● **WHAT THE TASK ASKS**
Throughout the material below, count each line in which the word "Bottom" appears, then reply with the count only.

● **DATA SHOWN**
%%
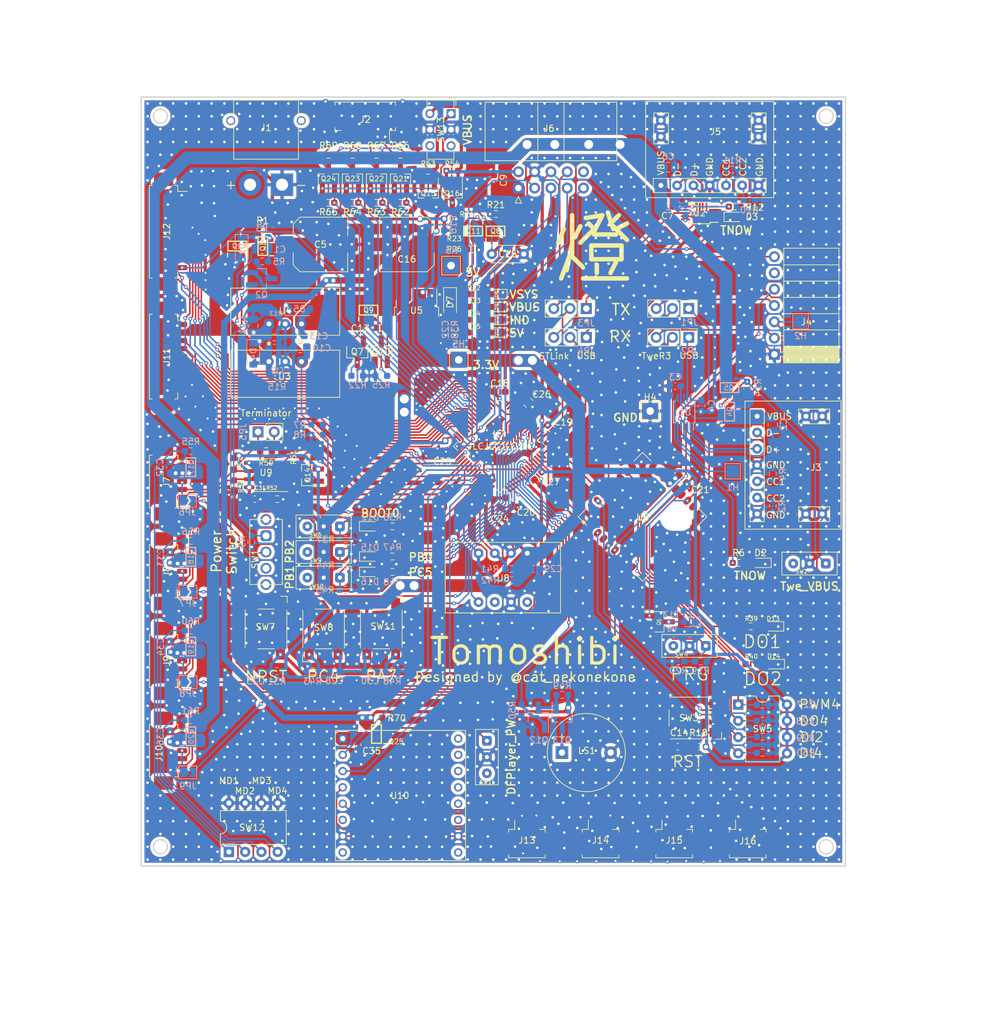
<source format=kicad_pcb>
(kicad_pcb (version 20211014) (generator pcbnew)

  (general
    (thickness 1.6)
  )

  (paper "A4")
  (layers
    (0 "F.Cu" signal)
    (31 "B.Cu" signal)
    (32 "B.Adhes" user "B.Adhesive")
    (33 "F.Adhes" user "F.Adhesive")
    (34 "B.Paste" user)
    (35 "F.Paste" user)
    (36 "B.SilkS" user "B.Silkscreen")
    (37 "F.SilkS" user "F.Silkscreen")
    (38 "B.Mask" user)
    (39 "F.Mask" user)
    (40 "Dwgs.User" user "User.Drawings")
    (41 "Cmts.User" user "User.Comments")
    (42 "Eco1.User" user "User.Eco1")
    (43 "Eco2.User" user "User.Eco2")
    (44 "Edge.Cuts" user)
    (45 "Margin" user)
    (46 "B.CrtYd" user "B.Courtyard")
    (47 "F.CrtYd" user "F.Courtyard")
    (48 "B.Fab" user)
    (49 "F.Fab" user)
    (50 "User.1" user)
    (51 "User.2" user)
    (52 "User.3" user)
    (53 "User.4" user)
    (54 "User.5" user)
    (55 "User.6" user)
    (56 "User.7" user)
    (57 "User.8" user)
    (58 "User.9" user)
  )

  (setup
    (stackup
      (layer "F.SilkS" (type "Top Silk Screen"))
      (layer "F.Paste" (type "Top Solder Paste"))
      (layer "F.Mask" (type "Top Solder Mask") (thickness 0.01))
      (layer "F.Cu" (type "copper") (thickness 0.035))
      (layer "dielectric 1" (type "core") (thickness 1.51) (material "FR4") (epsilon_r 4.5) (loss_tangent 0.02))
      (layer "B.Cu" (type "copper") (thickness 0.035))
      (layer "B.Mask" (type "Bottom Solder Mask") (thickness 0.01))
      (layer "B.Paste" (type "Bottom Solder Paste"))
      (layer "B.SilkS" (type "Bottom Silk Screen"))
      (copper_finish "None")
      (dielectric_constraints no)
    )
    (pad_to_mask_clearance 0)
    (pcbplotparams
      (layerselection 0x00010fc_ffffffff)
      (disableapertmacros false)
      (usegerberextensions true)
      (usegerberattributes true)
      (usegerberadvancedattributes true)
      (creategerberjobfile false)
      (svguseinch false)
      (svgprecision 6)
      (excludeedgelayer true)
      (plotframeref false)
      (viasonmask false)
      (mode 1)
      (useauxorigin false)
      (hpglpennumber 1)
      (hpglpenspeed 20)
      (hpglpendiameter 15.000000)
      (dxfpolygonmode true)
      (dxfimperialunits true)
      (dxfusepcbnewfont true)
      (psnegative false)
      (psa4output false)
      (plotreference true)
      (plotvalue true)
      (plotinvisibletext false)
      (sketchpadsonfab false)
      (subtractmaskfromsilk true)
      (outputformat 1)
      (mirror false)
      (drillshape 0)
      (scaleselection 1)
      (outputdirectory "main_gerber/")
    )
  )

  (net 0 "")
  (net 1 "/S-S")
  (net 2 "Net-(C1-Pad2)")
  (net 3 "GND")
  (net 4 "/Twe_VBUS")
  (net 5 "Net-(C4-Pad1)")
  (net 6 "VDD")
  (net 7 "VBUS")
  (net 8 "Net-(C8-Pad1)")
  (net 9 "/5V_UI")
  (net 10 "/VSYS")
  (net 11 "RST")
  (net 12 "Net-(C15-Pad2)")
  (net 13 "+5V")
  (net 14 "+3.3V")
  (net 15 "NRST")
  (net 16 "Net-(C26-Pad2)")
  (net 17 "Tact_Switch1")
  (net 18 "Tact_Switch2")
  (net 19 "MD1_Pw")
  (net 20 "MD2_Pw")
  (net 21 "MD3_Pw")
  (net 22 "DFPlayer_Pw")
  (net 23 "MD4_Pw")
  (net 24 "Net-(D2-Pad2)")
  (net 25 "Net-(D3-Pad2)")
  (net 26 "Net-(D6-Pad2)")
  (net 27 "Net-(D8-Pad2)")
  (net 28 "Net-(D9-Pad2)")
  (net 29 "Net-(D10-Pad2)")
  (net 30 "Net-(D11-Pad2)")
  (net 31 "Net-(D12-Pad2)")
  (net 32 "Net-(D13-Pad2)")
  (net 33 "Net-(D14-Pad2)")
  (net 34 "Net-(D15-Pad2)")
  (net 35 "Net-(D16-Pad2)")
  (net 36 "Net-(H1-Pad1)")
  (net 37 "PRG")
  (net 38 "+12V")
  (net 39 "Display1_H")
  (net 40 "Display2_H")
  (net 41 "Display3_H")
  (net 42 "Display4_H")
  (net 43 "Net-(J3-PadA5)")
  (net 44 "Net-(J3-PadA6)")
  (net 45 "Net-(J3-PadA7)")
  (net 46 "Net-(J3-PadB5)")
  (net 47 "TweR3RX")
  (net 48 "TweR3TX")
  (net 49 "unconnected-(J4-Pad6)")
  (net 50 "SET")
  (net 51 "Net-(J5-PadA5)")
  (net 52 "Net-(J5-PadA6)")
  (net 53 "Net-(J5-PadA7)")
  (net 54 "Net-(J5-PadB5)")
  (net 55 "TCK")
  (net 56 "TMS")
  (net 57 "SWO")
  (net 58 "STLinkTX")
  (net 59 "STLinkRX")
  (net 60 "unconnected-(J6-Pad10)")
  (net 61 "Net-(J7-Pad3)")
  (net 62 "RS485_MD_A")
  (net 63 "RS485_MD_B")
  (net 64 "Net-(J8-Pad3)")
  (net 65 "Net-(J9-Pad3)")
  (net 66 "Net-(J10-Pad3)")
  (net 67 "UI_LED1")
  (net 68 "UI_LED2")
  (net 69 "UI_LED3")
  (net 70 "UI_LED4")
  (net 71 "UI_LED5")
  (net 72 "UI_Toggle1")
  (net 73 "UI_TactLED1")
  (net 74 "UI_TactLED2")
  (net 75 "UI_TactLED3")
  (net 76 "UI_Tact1")
  (net 77 "UI_Tact2")
  (net 78 "UI_Tact3")
  (net 79 "UI_ADC1")
  (net 80 "DAC_R")
  (net 81 "DAC_L")
  (net 82 "TweUSBTX")
  (net 83 "TweWriteTX_TweRX0")
  (net 84 "TweUSBRX")
  (net 85 "TweWriteRX_TweTX0")
  (net 86 "F446USBTX")
  (net 87 "MainRX2_F446WriteTX")
  (net 88 "F446USBRX")
  (net 89 "MainTX2_F446WriteRX")
  (net 90 "Net-(JP5-Pad2)")
  (net 91 "MD1_GPIO")
  (net 92 "MD2_GPIO")
  (net 93 "MD3_GPIO")
  (net 94 "MD4_GPIO")
  (net 95 "Net-(LS1-Pad1)")
  (net 96 "主電源スイッチ")
  (net 97 "Net-(Q2-Pad3)")
  (net 98 "Net-(Q4-Pad3)")
  (net 99 "Net-(Q4-Pad4)")
  (net 100 "Net-(Q10-Pad1)")
  (net 101 "IndicatorLED")
  (net 102 "Net-(Q10-Pad3)")
  (net 103 "Buzzer")
  (net 104 "Net-(Q12-Pad3)")
  (net 105 "Net-(Q14-Pad1)")
  (net 106 "Net-(Q14-Pad3)")
  (net 107 "Net-(Q15-Pad1)")
  (net 108 "Display_Pw_H")
  (net 109 "Net-(Q16-Pad1)")
  (net 110 "Display_Pw_L")
  (net 111 "MD1")
  (net 112 "MD2")
  (net 113 "MD3")
  (net 114 "MD4")
  (net 115 "Display1_L")
  (net 116 "Display2_L")
  (net 117 "Display3_L")
  (net 118 "Display4_L")
  (net 119 "Net-(Q25-Pad3)")
  (net 120 "Net-(R6-Pad2)")
  (net 121 "V_Measure")
  (net 122 "Net-(R12-Pad2)")
  (net 123 "Twe_SW1")
  (net 124 "Twe_SW2")
  (net 125 "Twe_SW3")
  (net 126 "Twe_SW4")
  (net 127 "BOOT0")
  (net 128 "Twe_LED1")
  (net 129 "Twe_LED2")
  (net 130 "I2C1_SDA")
  (net 131 "I2C1_SCL")
  (net 132 "Slide_Switch1")
  (net 133 "Slide_Switch2")
  (net 134 "LED1")
  (net 135 "LED2")
  (net 136 "MainTX5_MDRX")
  (net 137 "unconnected-(SW1-Pad3)")
  (net 138 "unconnected-(SW2-Pad3)")
  (net 139 "unconnected-(SW4-Pad3)")
  (net 140 "unconnected-(SW6-Pad3)")
  (net 141 "unconnected-(SW9-Pad3)")
  (net 142 "unconnected-(SW10-Pad3)")
  (net 143 "unconnected-(SW13-Pad3)")
  (net 144 "unconnected-(SW13-Pad6)")
  (net 145 "unconnected-(SW14-Pad3)")
  (net 146 "unconnected-(U2-Pad5)")
  (net 147 "unconnected-(U6-Pad1)")
  (net 148 "unconnected-(U6-Pad6)")
  (net 149 "unconnected-(U6-Pad7)")
  (net 150 "unconnected-(U6-Pad12)")
  (net 151 "unconnected-(U6-Pad19)")
  (net 152 "unconnected-(U6-Pad16)")
  (net 153 "unconnected-(U6-Pad24)")
  (net 154 "unconnected-(U6-Pad25)")
  (net 155 "unconnected-(U6-Pad26)")
  (net 156 "unconnected-(U6-Pad27)")
  (net 157 "unconnected-(U6-Pad29)")
  (net 158 "unconnected-(U7-Pad3)")
  (net 159 "unconnected-(U7-Pad4)")
  (net 160 "unconnected-(U7-Pad5)")
  (net 161 "unconnected-(U7-Pad6)")
  (net 162 "gyro_reset")
  (net 163 "MainRX5_MDTX")
  (net 164 "MainRX3_M5TX")
  (net 165 "unconnected-(U7-Pad56)")
  (net 166 "unconnected-(U8-Pad14)")
  (net 167 "unconnected-(U8-Pad28)")
  (net 168 "MainTX3_M5RX")
  (net 169 "unconnected-(U10-Pad13)")
  (net 170 "unconnected-(U10-Pad12)")
  (net 171 "unconnected-(U10-Pad6)")
  (net 172 "MainRX4_TweTX1")
  (net 173 "unconnected-(U10-Pad14)")
  (net 174 "unconnected-(U10-Pad11)")
  (net 175 "MainTX4_TweRX1")
  (net 176 "unconnected-(U10-Pad15)")
  (net 177 "unconnected-(U10-Pad16)")
  (net 178 "unconnected-(U10-Pad8)")
  (net 179 "unconnected-(U10-Pad9)")
  (net 180 "MainTX1_DFPlayerRX")
  (net 181 "MainRX1_DFPlayerTX")

  (footprint "Capacitor_SMD:C_0603_1608Metric_Pad1.08x0.95mm_HandSolder" (layer "F.Cu") (at 95.25 79.84 180))

  (footprint "Capacitor_SMD:C_0603_1608Metric_Pad1.08x0.95mm_HandSolder" (layer "F.Cu") (at 142.35 103.44 135))

  (footprint "Button_Switch_SMD:SW_SPST_Omron_B3FS-100xP" (layer "F.Cu") (at 77.25 126.84 -90))

  (footprint "Capacitor_SMD:C_0603_1608Metric_Pad1.08x0.95mm_HandSolder" (layer "F.Cu") (at 105.25 80.09 -90))

  (footprint "Resistor_SMD:R_0603_1608Metric_Pad0.98x0.95mm_HandSolder" (layer "F.Cu") (at 94.5 52.84))

  (footprint "Resistor_SMD:R_0603_1608Metric_Pad0.98x0.95mm_HandSolder" (layer "F.Cu") (at 97 115.54))

  (footprint "Resistor_SMD:R_0603_1608Metric_Pad0.98x0.95mm_HandSolder" (layer "F.Cu") (at 87 52.84))

  (footprint "Resistor_SMD:R_0603_1608Metric_Pad0.98x0.95mm_HandSolder" (layer "F.Cu") (at 97 117.94))

  (footprint "Capacitor_SMD:C_0603_1608Metric_Pad1.08x0.95mm_HandSolder" (layer "F.Cu") (at 113.75 89.84 180))

  (footprint "LED_SMD:LED_0603_1608Metric_Pad1.05x0.95mm_HandSolder" (layer "F.Cu") (at 113.25 74.59 180))

  (footprint "Resistor_SMD:R_0603_1608Metric_Pad0.98x0.95mm_HandSolder" (layer "F.Cu") (at 90.75 52.84))

  (footprint "TSOP6F:SSM6J808R" (layer "F.Cu") (at 93.25 77.09 90))

  (footprint "Diode_SMD:D_SOD-123" (layer "F.Cu") (at 106 75.84 -90))

  (footprint "Package_TO_SOT_SMD:SOT-23_Handsoldering" (layer "F.Cu") (at 138.65 125.74))

  (footprint "Package_TO_SOT_SMD:SC-59_Handsoldering" (layer "F.Cu") (at 83.75 102.84 180))

  (footprint "Capacitor_THT:C_Disc_D5.0mm_W2.5mm_P5.00mm" (layer "F.Cu") (at 117.5 68.34 180))

  (footprint "Resistor_SMD:R_0603_1608Metric_Pad0.98x0.95mm_HandSolder" (layer "F.Cu") (at 152.95 126.44 180))

  (footprint "Slide_Switch:3P_SPDT_SlideSwitch" (layer "F.Cu") (at 143.4 129.49 -90))

  (footprint "TSOP6F:SSM6J808R" (layer "F.Cu") (at 113.1 64.752 90))

  (footprint "Resistor_SMD:R_0603_1608Metric_Pad0.98x0.95mm_HandSolder" (layer "F.Cu") (at 94.5 140.69))

  (footprint "Connector_Molex:Molex_PicoBlade_53261-0571_1x05-1MP_P1.25mm_Horizontal" (layer "F.Cu") (at 61.75 145.84 -90))

  (footprint "DCDC_Regulator:BP5293" (layer "F.Cu") (at 80.25 83.34 -90))

  (footprint "TestPoint:TestPoint_THTPad_2.5x2.5mm_Drill1.2mm" (layer "F.Cu") (at 137.25 92.84))

  (footprint "Resistor_SMD:R_0603_1608Metric_Pad0.98x0.95mm_HandSolder" (layer "F.Cu") (at 87 60.34 180))

  (footprint "TestPoint:TestPoint_THTPad_2.5x2.5mm_Drill1.2mm" (layer "F.Cu") (at 106.15 70.14))

  (footprint "Resistor_SMD:R_0603_1608Metric_Pad0.98x0.95mm_HandSolder" (layer "F.Cu") (at 98.25 60.34 180))

  (footprint "Resistor_SMD:R_0603_1608Metric_Pad0.98x0.95mm_HandSolder" (layer "F.Cu") (at 72.25 104.59 -90))

  (footprint "USB_DIP:USB_C(simple)" (layer "F.Cu") (at 136.545 44.535))

  (footprint "Connector_PinHeader_2.54mm:PinHeader_1x02_P2.54mm_Vertical" (layer "F.Cu") (at 75.995 96.09 90))

  (footprint "Resistor_SMD:R_0603_1608Metric_Pad0.98x0.95mm_HandSolder" (layer "F.Cu") (at 79 106.59))

  (footprint "Connector_Molex:Molex_PicoBlade_53261-0571_1x05-1MP_P1.25mm_Horizontal" (layer "F.Cu") (at 61.75 117.84 -90))

  (footprint "LED_SMD:LED_0603_1608Metric_Pad1.05x0.95mm_HandSolder" (layer "F.Cu") (at 156.45 126.44 180))

  (footprint "Resistor_SMD:R_0603_1608Metric_Pad0.98x0.95mm_HandSolder" (layer "F.Cu") (at 145.05 145.24 180))

  (footprint "Connector_Molex:Molex_PicoBlade_53261-0571_1x05-1MP_P1.25mm_Horizontal" (layer "F.Cu") (at 61.75 103.84 -90))

  (footprint "LED_SMD:LED_0603_1608Metric_Pad1.05x0.95mm_HandSolder" (layer "F.Cu") (at 93.5 110.84))

  (footprint "BNO055:BNO055" (layer "F.Cu") (at 114.25 118.84 -90))

  (footprint "Resistor_SMD:R_0603_1608Metric_Pad0.98x0.95mm_HandSolder" (layer "F.Cu") (at 94.5 60.34 180))

  (footprint "Connector_PinSocket_2.54mm:PinSocket_1x07_P2.54mm_Horizontal" (layer "F.Cu") (at 156.65 83.99 180))

  (footprint "TSOP6F:SSM6J808R" (layer "F.Cu") (at 94.5 143.24 180))

  (footprint "Capacitor_SMD:C_0603_1608Metric_Pad1.08x0.95mm_HandSolder" (layer "F.Cu") (at 112.85 56.84 90))

  (footprint "Package_DIP:DIP-8_W7.62mm" (layer "F.Cu") (at 151 138.64))

  (footprint "Capacitor_SMD:C_0603_1608Metric_Pad1.08x0.95mm_HandSolder" (layer "F.Cu") (at 105.25 98.34 -90))

  (footprint "Resistor_SMD:R_0603_1608Metric_Pad0.98x0.95mm_HandSolder" (layer "F.Cu") (at 153.05 132.34 180))

  (footprint "Connector_Molex:Molex_PicoBlade_53261-0671_1x06-1MP_P1.25mm_Horizontal" (layer "F.Cu") (at 92.75 47.34 180))

  (footprint "LED_SMD:LED_0603_1608Metric_Pad1.05x0.95mm_HandSolder" (layer "F.Cu") (at 154.4875 116.54 180))

  (footprint "Capacitor_SMD:C_0603_1608Metric_Pad1.08x0.95mm_HandSolder" (layer "F.Cu") (at 121.85 95.64 -45))

  (footprint "Connector_PinHeader_2.54mm:PinHeader_1x03_P2.54mm_Vertical" (layer "F.Cu") (at 127.275 81.34 -90))

  (footprint "Button_Switch_SMD:SW_SPST_Omron_B3FS-100xP" (layer "F.Cu") (at 143.3 140.74 180))

  (footprint "Resistor_SMD:R_0603_1608Metric_Pad0.98x0.95mm_HandSolder" (layer "F.Cu") (at 106.75 80.09 90))

  (footprint "Resistor_SMD:R_0603_1608Metric_Pad0.98x0.95mm_HandSolder" (layer "F.Cu") (at 106.3375 55.34))

  (footprint "LED_SMD:LED_0603_1608Metric_Pad1.05x0.95mm_HandSolder" (layer "F.Cu") (at 156.55 132.34 180))

  (footprint "Resistor_SMD:R_0603_1608Metric_Pad0.98x0.95mm_HandSolder" (layer "F.Cu") (at 109.5875 67.59 180))

  (footprint "Capacitor_S
... [3098617 chars truncated]
</source>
%%
● **ANSWER**
3